Sunday, February 18, 2007

U of I supporters may withhold donations over abandoning Chief Illiniwek

The University of Illinois' longtime halftime mascot, Chief Illiniwek, will make his final performance on Wednesday during the basketball game against Michigan in Champaign.

There's talk in Illini-land of major donors pulling their financial support of the school, but that'd be a big mistake.

Already, the U of I has been banned from hosting NCAA post-season tournaments in Champaign, and the University of Illinois' athletic director, Ron Guenther, has said there was talk that the NCAA would expand their postseason ban on Illini appearance in the NCAA basketball tournament on college football bowl games.

There was nothing my alma mater could do.

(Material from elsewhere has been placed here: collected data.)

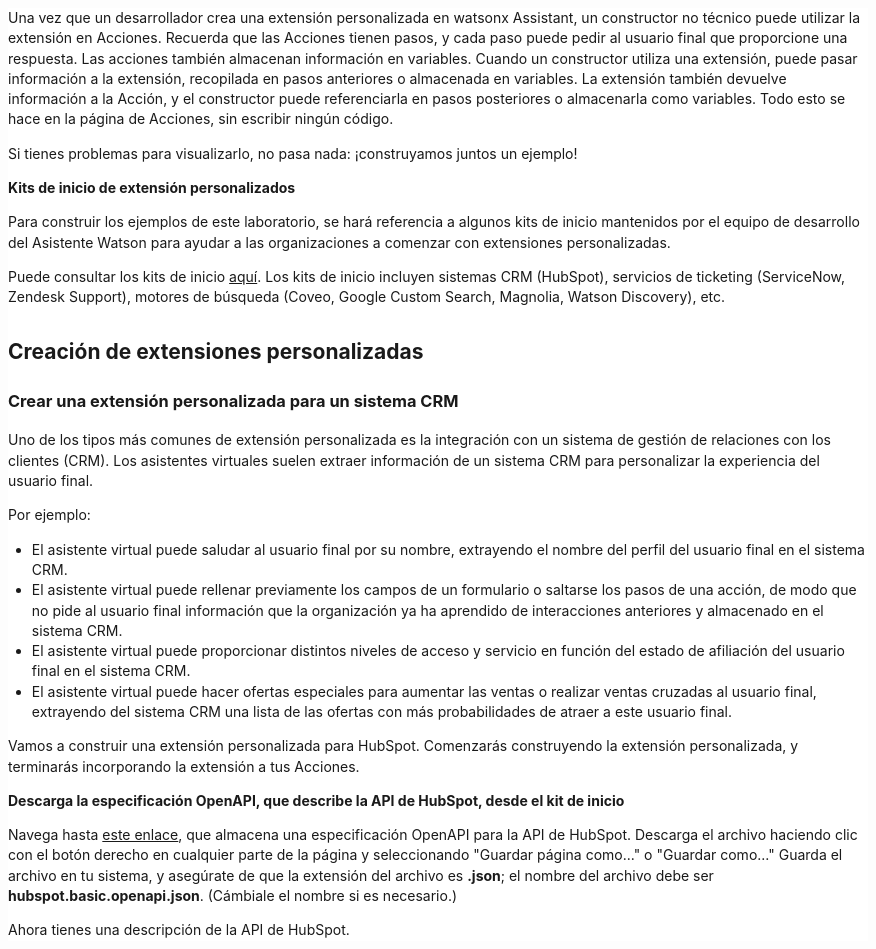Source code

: Una vez que un desarrollador crea una extensión personalizada en watsonx Assistant, un constructor no técnico puede utilizar la extensión en Acciones. Recuerda que las Acciones tienen pasos, y cada paso puede pedir al usuario final que proporcione una respuesta. Las acciones también almacenan información en variables. Cuando un constructor utiliza una extensión, puede pasar información a la extensión, recopilada en pasos anteriores o almacenada en variables. La extensión también devuelve información a la Acción, y el constructor puede referenciarla en pasos posteriores o almacenarla como variables. Todo esto se hace en la página de Acciones, sin escribir ningún código.

Si tienes problemas para visualizarlo, no pasa nada: ¡construyamos juntos un ejemplo!

**Kits de inicio de extensión personalizados**

Para construir los ejemplos de este laboratorio, se hará referencia a algunos kits de inicio mantenidos por el equipo de desarrollo del Asistente Watson para ayudar a las organizaciones a comenzar con extensiones personalizadas.

Puede consultar los kits de inicio [aquí](https://github.com/watson-developer-cloud/assistant-toolkit/tree/master/integrations/extensions#readme). Los kits de inicio incluyen sistemas CRM (HubSpot), servicios de ticketing (ServiceNow, Zendesk Support), motores de búsqueda (Coveo, Google Custom Search, Magnolia, Watson Discovery), etc.

## Creación de extensiones personalizadas

### Crear una extensión personalizada para un sistema CRM

Uno de los tipos más comunes de extensión personalizada es la integración con un sistema de gestión de relaciones con los clientes (CRM). Los asistentes virtuales suelen extraer información de un sistema CRM para personalizar la experiencia del usuario final.

Por ejemplo:

- El asistente virtual puede saludar al usuario final por su nombre, extrayendo el nombre del perfil del usuario final en el sistema CRM.
- El asistente virtual puede rellenar previamente los campos de un formulario o saltarse los pasos de una acción, de modo que no pide al usuario final información que la organización ya ha aprendido de interacciones anteriores y almacenado en el sistema CRM.
- El asistente virtual puede proporcionar distintos niveles de acceso y servicio en función del estado de afiliación del usuario final en el sistema CRM.
- El asistente virtual puede hacer ofertas especiales para aumentar las ventas o realizar ventas cruzadas al usuario final, extrayendo del sistema CRM una lista de las ofertas con más probabilidades de atraer a este usuario final.

Vamos a construir una extensión personalizada para HubSpot. Comenzarás construyendo la extensión personalizada, y terminarás incorporando la extensión a tus Acciones.

**Descarga la especificación OpenAPI, que describe la API de HubSpot, desde el kit de inicio**

Navega hasta [este enlace](https://raw.githubusercontent.com/watson-developer-cloud/assistant-toolkit/master/integrations/extensions/starter-kits/hubspot/basic/hubspot.basic.openapi.json), que almacena una especificación OpenAPI para la API de HubSpot. Descarga el archivo haciendo clic con el botón derecho en cualquier parte de la página y seleccionando "Guardar página como..." o "Guardar como..." Guarda el archivo en tu sistema, y asegúrate de que la extensión del archivo es **.json**; el nombre del archivo debe ser **hubspot.basic.openapi.json**. (Cámbiale el nombre si es necesario.)

Ahora tienes una descripción de la API de HubSpot.
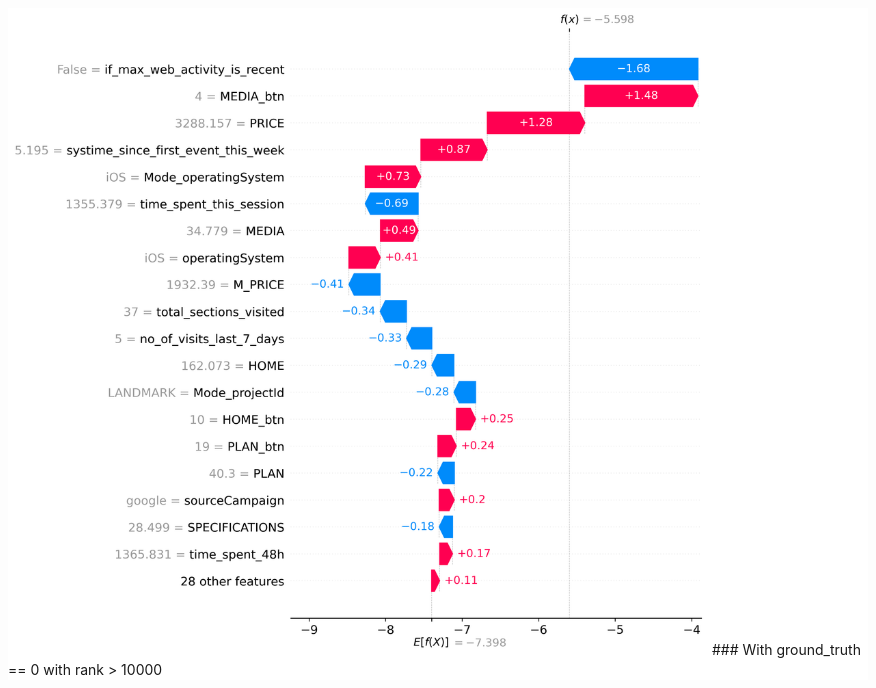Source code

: <img src='https://raw.githubusercontent.com/ParitKansalXelpmoc/ASBL_visit_model/main/Experiment/7_2/With_ground_truth_==_1_with_rank_more_than_500.png' width='700'/>
### With ground_truth == 0 with rank > 10000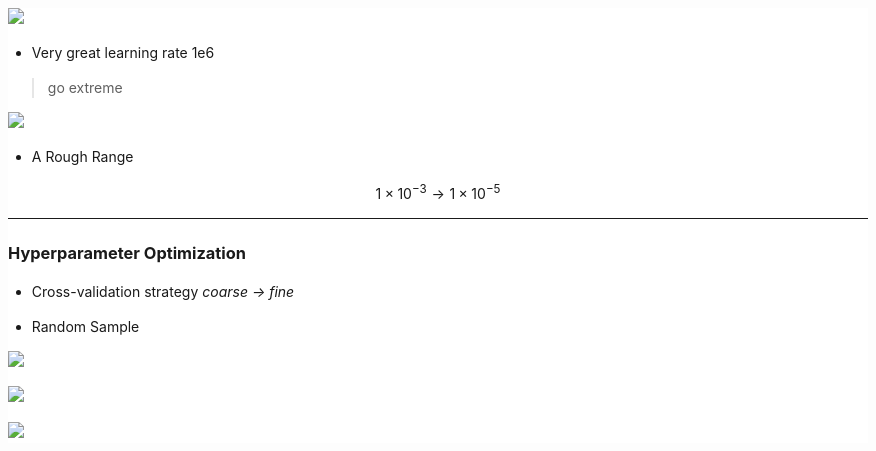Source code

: ![](https://s3.ax1x.com/2020/11/13/D9K3B8.png)

- Very great learning rate 1e6
> go extreme

![](https://s3.ax1x.com/2020/11/13/D9KQjP.png)

- A Rough Range

$$1\times{10}^{-3} \to 1\times{10}^{-5} $$

---

### Hyperparameter Optimization

- Cross-validation strategy
*coarse -> fine*

- Random Sample

![](https://s3.ax1x.com/2020/11/13/D9Ku9A.png)

![](https://s3.ax1x.com/2020/11/13/D9KMct.png)

![](https://s3.ax1x.com/2020/11/13/D9K1nf.png)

Besides, if you want to pull withhold funds from the U of I, there are a couple of good reasons to do that--if you so choose. Up at the Chicago campus, former Weather Underground terrorist Bill Ayers is a tenured professor in the education department.

Marxist anti-American radical Robert McChesney was hired at the Champaign campus in 1999 as a Research Associate Professor at the Institute of Communications Research, Graduate School of Library and Information Science.

(Try saying that title is one breath. Of fitting it on a business card.)

Both men are profiled in David Horowitz' 2006 book, The Professors: The 101 Most Dangerous Academics in America.

Back to the nickname battles. Now that the University of Illinois yielded to NCAA pressure, the remaining skirmish is up in North Dakota, as the University of North Dakota, aided by the state legislature, pursues the preservation of its nickname "The Fighting Sioux."

The U of I, sans the Indian imagery, gets to keep it's nickname--so says the NCAA.